Жизнь вечная — это не та же самая жизнь, что известна нам по земному опыту, лишь умноженная на бесконечность. Это — иная жизнь. А «эта, нынешняя жизнь», к счастью, конечна, исчерпаема. И конечным, исчерпаемым в рамках этой жизни является главный герой земной драмы — человек.
Старик может жить полноценной осмысленной жизнью. Но для молодежи он почти что мертв. Мертв потому, что не смеется над шутками молодых и не пляшет под их свирели. Отказаться от шуток и плясок для молодых то же самое, что лечь в гроб. Иной способ жизни им пока недоступен. Тот, кто не разделяет их взгляда на жизнь, для них — мертвец. Но, повторяю, разве старик мертв только оттого, что не вскидывает колени под музыку и не хохочет, надрывая связки?
Блажен старик, который не пляшет оттого, что повзрослел для пляски. Горе старику, который рад бы плясать, но радикулит — помеха. Тогда он действительно мертв и в своих глазах, и в глазах молодежи.
Он должен исчерпаться для одних занятий, но созреть для других. Если это произошло, то пусть кто-то считает его живым трупом, — найдутся и те, кто посчитает его кладезем мудрости. Думаю, тот же порядок мыслей справедлив для смерти вообще.
Человек исчерпался, иссяк, ослабел для земных дел. Но вместе с этой слабостью должна вызреть в нем внутренняя бодрость для иных дел и иной активности. «Я дерусь молча», — говорил в одном из последних интервью А. Ф. Лосев, имея в виду, возможно, молитву.
Он, старик, не совсем мертв. Скорее полумертв для земли с ее делами, но уже есть в нем нечто и для иной жизни. К биению этого зародыша в сердце он может прислушиваться с той же степенью трепетности, с какой молодая мать слушает робкие движения внутри своего чрева.

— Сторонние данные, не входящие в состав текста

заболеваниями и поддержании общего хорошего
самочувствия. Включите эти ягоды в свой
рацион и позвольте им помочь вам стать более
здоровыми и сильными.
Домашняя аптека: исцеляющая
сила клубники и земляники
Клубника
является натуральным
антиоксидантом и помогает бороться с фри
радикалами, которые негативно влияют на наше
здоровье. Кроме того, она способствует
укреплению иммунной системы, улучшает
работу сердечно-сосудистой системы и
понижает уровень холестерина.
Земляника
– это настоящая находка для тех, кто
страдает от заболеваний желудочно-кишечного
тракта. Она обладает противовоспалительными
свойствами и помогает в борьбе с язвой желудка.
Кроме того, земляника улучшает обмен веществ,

Чтобы разобраться в перипетиях свежих политических событий, у него хватает ума. Но не хватает желания этим заниматься. И времени не хватает, поскольку есть дела поважнее. Назовите его «мертвым гражданином», и это будет значить, что одну из мыслей блаженного Августина вы подчеркнете красной линией: Для града земного человек омертвел, для Града Небесного он созревает.

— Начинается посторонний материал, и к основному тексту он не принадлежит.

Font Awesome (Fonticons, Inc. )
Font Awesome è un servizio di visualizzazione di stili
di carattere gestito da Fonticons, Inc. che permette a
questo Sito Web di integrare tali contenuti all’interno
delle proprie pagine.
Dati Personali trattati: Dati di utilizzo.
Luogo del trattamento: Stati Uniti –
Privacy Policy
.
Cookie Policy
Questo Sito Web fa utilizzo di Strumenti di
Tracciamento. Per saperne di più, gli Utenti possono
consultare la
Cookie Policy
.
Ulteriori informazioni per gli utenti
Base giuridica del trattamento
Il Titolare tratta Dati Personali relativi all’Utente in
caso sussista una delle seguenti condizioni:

Писатель писал, писал и вдруг замолк. Публика, раздразнившая вкус, требует продолжения банкета, а он молчит. Композитор, находясь на вершине признания, вдруг перестает сочинять музыку и морщится, слыша речи о своем таланте. Не встречали ли мы подобных случаев в истории? Еще сколько встречали. Россини, к примеру, на вершине славы вдруг перестал писать, как пот со лба вытер. Дескать, хватит. И прожил еще очень долго без угрызений совести о закопанном таланте. Один американский писатель сказал, что пятьдесят лет ему понадобилось, чтобы понять, что у него нет писательского таланта. К сожалению, добавляет он, я уже был известным писателем.
Значит ли это, что талант иссякал и на место оазиса творческих вдохновений пустыня бесплодия насыпала свои пески? Иногда — да, но иногда и нет. Иногда человек перерастал ту стадию творческой деятельности, которую распознали и полюбили в нем, и выходил на высшую степень, которую ни понять, ни полюбить большинству не удавалось.
Наш Гоголь не стоит ли особняком от всей пишущей братии именно благодаря беспощадности к своим творениям и таинственной молчаливости? Надо думать, что то, о чем он молчал, было значительнее того, о чем он писал. Слова и звуки вообще рождаются из молчания, как и все краски мира появляются из белого цвета при разложении. И кто-то уже счел Гоголя мертвым, раз он перестал писать, а он, быть может, только жить начал. Вернее, перешел на иную ступень жизни. Ведь жизнь это лестница вверх, это лестница Иакова. Гоголь и молился в предсмертном бреду к Богоматери словами из акафиста: «Радуйся, Лествице Небесная, Ею же сниде Бог». Не по памяти читал слова, а из глубины души, самой душой при сумеречном сознании молился!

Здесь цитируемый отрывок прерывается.